This would make India the fastest growing IPO market in the first half of 2008 in the Asia-Pacific region. Its nearest rival, China even with 55 IPOs lined up would be lagging behind, registering increase of only 30% in the proceeds raised during the corresponding period last year ($18,786.4 million).
This data is based on a research undertaken by Thomson Financial, an arm of The Thomson Corporation, one of the world's leading information companies. As per the report, year 2008 will also see some mega IPOs getting listed on the Indian exchange such as Reliance Power, and Emaar-MGF. Overall, it is estimated that there will be 143 initial offers in the first six months in the Asia-Pacific region.
According to the report, India will capture around 26% market share to stand on the second pedestal after China ($25,609.3 million; 47% market share) in the $54,932.5 million Asia-Pacific region market in the first half of 2008.
Sanjay Aggarwal, national industry director, KPMG believes that so many public offers hitting the Indian market clearly indicates that India Inc. requires growth capital and the investors also share the faith in their plans. "Earlier companies used to raise capital overseas where there are more regulatory issues and the cost of compliance high. But now they can raise a considerable sum in the Indian market," he says.
In terms of sheer numbers, Reliance Power ($2,500 million) and Emaar MGF ($1500 million) will be the second and fifth biggest IPOs in the Asia-Pacific region, according to estimates of Thomson Financial. Reliance Power, set to come out on January 16, will be India's largest IPO on record shattering DLF's IPO record worth US$2300 million launched in April 2007.
Four of India's top 10 IPOs on record were issued in 2007. China Metallurgical Construction Group will be the biggest IPO to hit the Asia-Pacific region during the period, worth $3,000mn.
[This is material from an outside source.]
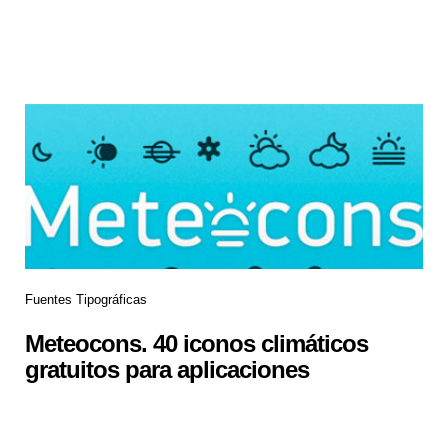
Fuentes Tipográficas
Meteocons. 40 iconos climáticos
gratuitos para aplicaciones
In fact, amongst the 10 biggest IPOs to line up in the Asia-Pacific region during this period, China has six, while India has two, and Singapore and South Korea one each. Other prominent IPOs expected to hit the capital market in India include those of Air India, DLF Asssets , Coal India, and GSPC .
By the first half of 2008, Thomson Financial estimates Indian power companies to be the second most active after financials (US$6.2 billion from 10 issues) in the IPO market. Indian IPOs have reached a record year in 2007 where US$8.3 billion from 90 issues were launched, almost an increase of 75%.
The IPO burst is expected to propel India ahead of economies such as those of South Korea, Australia and Hong Kong. Currently, India ranks ninth in the IPO market all across the globe, capturing 2.7% market share up from just 1.8% global market share in the same period last year, even a bigger IPO market than Australia, Japan and Italy.
Aggarwal feels that more issues is good for retail investors, as they've more options to choose rather than picking from the same basket. "There is nothing to be surprised that so many IPOs will hit the primary market. Most of them are from companies which are making a foray in the infrastructure segment, which requires large capital. This is just the tip of the iceberg," he says.
However, Dipen Shah, vice-president (private client group) of Kotak Securities, takes a more skeptical view. He believes that the string of IPOs may hit the secondary market. "People will be taking out money for investing in new issues and the liquidity will be sapped out. This can derail the markets," he says. Shah feels that more IPOs also mean that company with good valuations can benefit the most, often being oversubscribed.